Yolsuzluk konusunda hiç kimse, hiçbir siyasi parti AKP’nin eline su dökemez, burada haklarını teslim edelim. Yaptıkları yolsuzlukların türünü Patent Enstitüsü’ne tescil ettirseler, Patent Enstitüsü 24 saat çalışsa, başka işlere ayıracak zamanı kalmaz. Bunlarda her türlü numara var. Kamu İhale Kurumu’nun içine yolsuzluk çetesi kurma kimin aklına gelirdi, bunlar onu da yaptılar. Yolsuzlukla mücadele kurumu içinde yolsuzluk yapanlar var. Aklınıza fitreden yolsuzluk yapan, kurban yolsuzluğu aklınıza gelir miydi, zekat yolsuzluğu yine bunların eseri. Şimdi kalkmışlar, ‘Biz yolsuzluk yapmıyoruz’ Sen onu külahıma anlatacaksın.”
-”Sır küpü de var para küpü de”-
Kılıçdaroğlu, mal varlığını devletin resmi kağıtlarını doldurarak CHP’nin internet sitesine koyduğunu anımsatarak, kimden alacağı, kimden borcu olduğu, evinin ada paftası, çocuklarının mal varlığının burada bulunduğunu kaydetti. Kılıçdaroğlu, Erdoğan’a, ”Sen yolsuzluk yapmadığını söylüyorsan, mal varlığına güveniyorsan Kemal Kılıçdardoğlu’nun yaptığını aynen yap, AKP’nin internet sitesine koy” diye seslenerek, şöyle devam etti:
”Koyabilir mi- Nerden koyacak, koyamaz. Kul hakkı yiyen adamdan, yoksulun, fakir fukaranın hakkını yiyenlerden korkun. Bunlardan, dini siyasete alet edenlerden bu memlekete hayır gelmez. Artık bunu herkesin bilmezi lazım. Recep Tayyip Erdoğan ve kırk haramiler. Aynen devam ediyor. Kırk haramiler kervanında her türlü adam var; sır küpü de var para küpü de var, hepsi var. Bunların bir de yolsuzluk marşı var, Erdoğan, mikrofonu görünce dayanamaz; beraber yürüttük biz bu yollardan… Beraber yürüttüler, gözünüz doysun arkadaş, dünyalığınızı yaptınız, yedi sülalenize de yetecek mal varlığınız var. Ne istiyorsunuz bu milletten, yeter artık. Bunu söylüyorum, rahatları kaçıyor.

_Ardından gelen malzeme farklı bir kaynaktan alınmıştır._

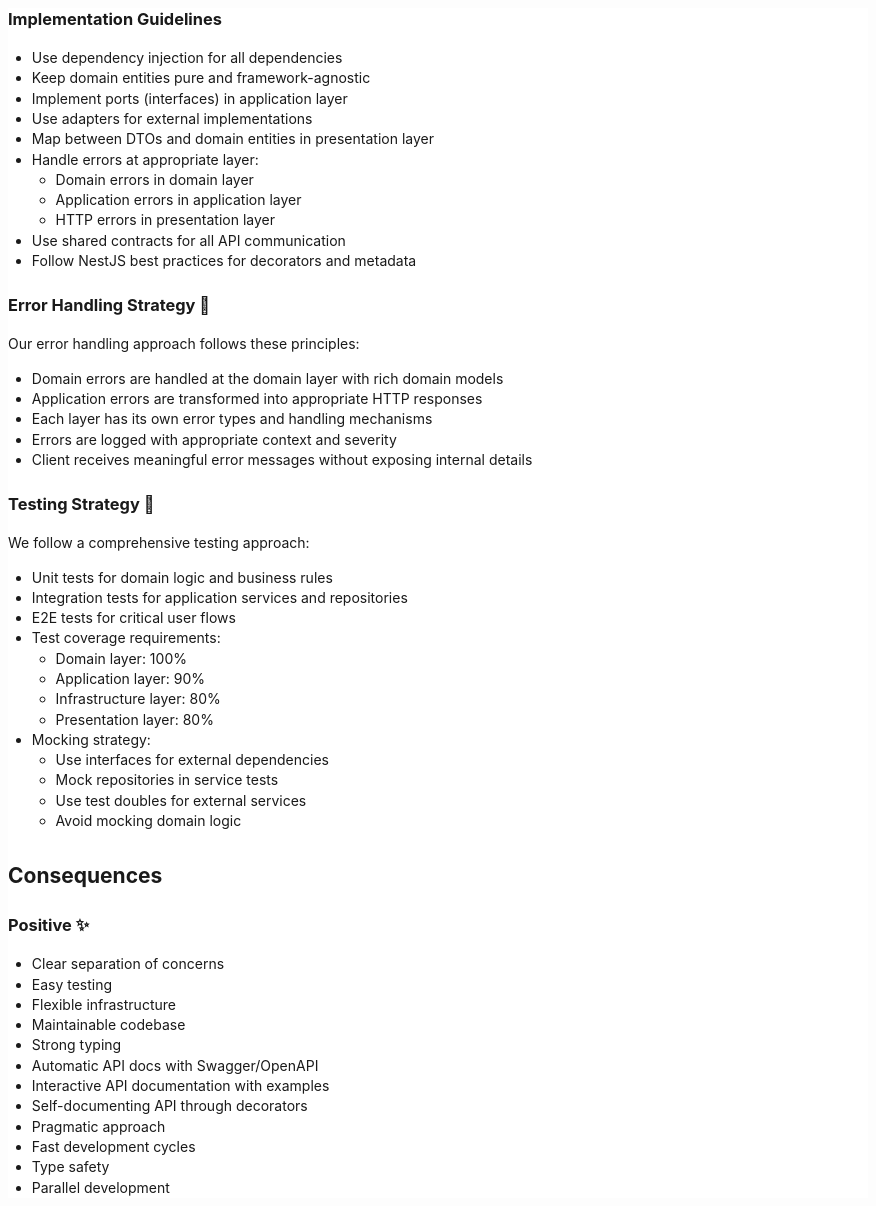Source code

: ### Implementation Guidelines
- Use dependency injection for all dependencies
- Keep domain entities pure and framework-agnostic
- Implement ports (interfaces) in application layer
- Use adapters for external implementations
- Map between DTOs and domain entities in presentation layer
- Handle errors at appropriate layer:
  - Domain errors in domain layer
  - Application errors in application layer
  - HTTP errors in presentation layer
- Use shared contracts for all API communication
- Follow NestJS best practices for decorators and metadata

### Error Handling Strategy 🚨
Our error handling approach follows these principles:
- Domain errors are handled at the domain layer with rich domain models
- Application errors are transformed into appropriate HTTP responses
- Each layer has its own error types and handling mechanisms
- Errors are logged with appropriate context and severity
- Client receives meaningful error messages without exposing internal details

### Testing Strategy 🧪
We follow a comprehensive testing approach:
- Unit tests for domain logic and business rules
- Integration tests for application services and repositories
- E2E tests for critical user flows
- Test coverage requirements:
  - Domain layer: 100%
  - Application layer: 90%
  - Infrastructure layer: 80%
  - Presentation layer: 80%
- Mocking strategy:
  - Use interfaces for external dependencies
  - Mock repositories in service tests
  - Use test doubles for external services
  - Avoid mocking domain logic

## Consequences

### Positive ✨
- Clear separation of concerns
- Easy testing
- Flexible infrastructure
- Maintainable codebase
- Strong typing
- Automatic API docs with Swagger/OpenAPI
- Interactive API documentation with examples
- Self-documenting API through decorators
- Pragmatic approach
- Fast development cycles
- Type safety
- Parallel development
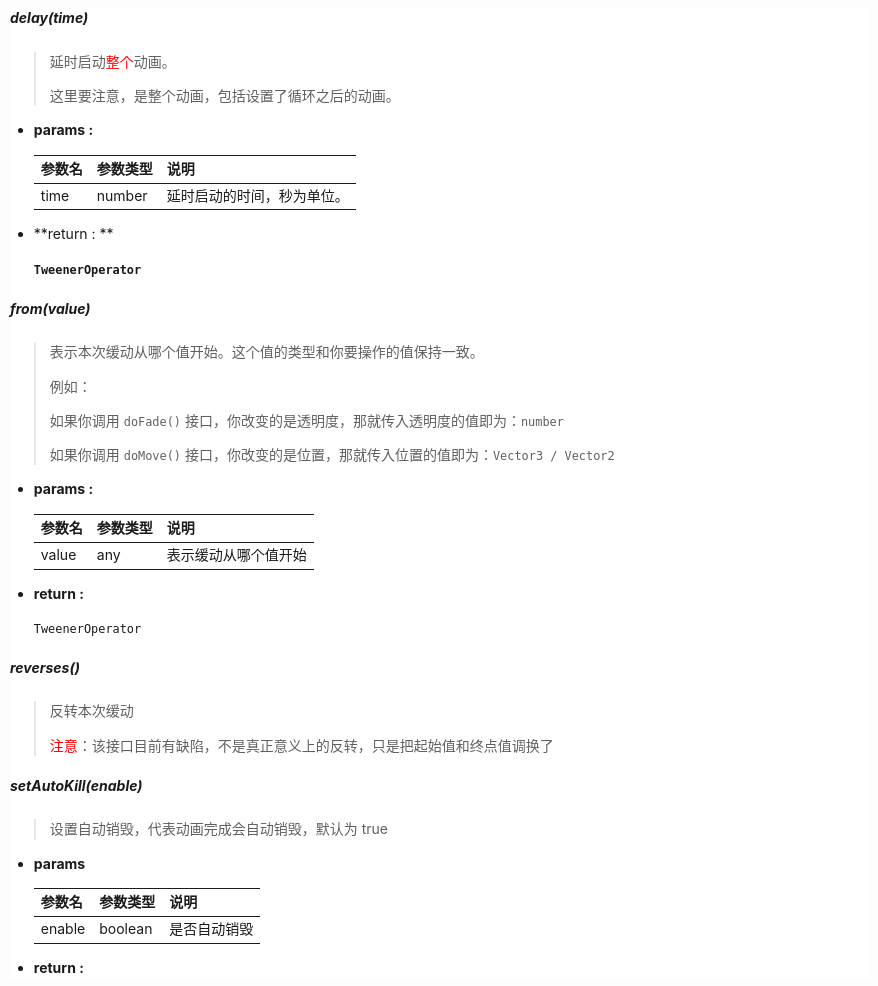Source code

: ##### delay(time)

>延时启动<font color = red>整个</font>动画。
>
>这里要注意，是整个动画，包括设置了循环之后的动画。

- **params :**

    | 参数名 | 参数类型 | 说明                       |
    | ------ | -------- | -------------------------- |
    | time   | number   | 延时启动的时间，秒为单位。 |
    
- **return : **

    **`TweenerOperator`**



##### from(value)

>表示本次缓动从哪个值开始。这个值的类型和你要操作的值保持一致。
>
>例如：
>
>如果你调用 `doFade()` 接口，你改变的是透明度，那就传入透明度的值即为：`number`
>
>如果你调用 `doMove()` 接口，你改变的是位置，那就传入位置的值即为：`Vector3 / Vector2`

- **params :**

    | 参数名 | 参数类型 | 说明                 |
    | ------ | -------- | -------------------- |
    | value  | any      | 表示缓动从哪个值开始 |

- **return :**

    `TweenerOperator`



##### reverses()

> 反转本次缓动
>
> <font color=red>注意</font>：该接口目前有缺陷，不是真正意义上的反转，只是把起始值和终点值调换了



##### setAutoKill(enable)

> 设置自动销毁，代表动画完成会自动销毁，默认为 true

- **params**

	| 参数名 | 参数类型 | 说明         |
	| ------ | -------- | ------------ |
	| enable | boolean  | 是否自动销毁 |

- **return :**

Erdoğan’da yeni bir fobi oluştu; Kemal Kılıçdaroğlu fobisi. Ben muhalefet partisi lideriyim, normal olarak bir iktidarın yaptığı yolsuzluk, ahlaksızlık, hırsızlıkları anlatmak zorundayım, görevim de zaten bu, adı üstünde muhalefet partisi. Peki Erdoğan’ın görevi ne, muhalefet partisine muhalefet etme görevini üstlenmiş. Sabah kalkıyor Kılıçdaroğlu, akşam yatıyor Kılıçdaroğlu, gece rüyada görüyor Kılıçdaroğlu, sabah afakanlar basıyor ne oldu diyor. Erdoğan, Kılıçdaroğlu’nu sen yattığın her saniye rüyanda göreceksin, hiç endişen olmasın. Bu fobinin tedavisi yok. Korkunun ecele faydası yok, yolsuzlukların üzerine gideceğiz Erdoğan rahatsız olsun diye gideceğiz.”
Bir gencin, aç ve açıkta olduklarını, işe girmek için referans olması gerektiğini söylemesi üzerine Kılıçdaroğlu, ”Dikkatli ol, dışarıya çıkarken Silivri’ye gidebilirsin” diye karşılık verdi.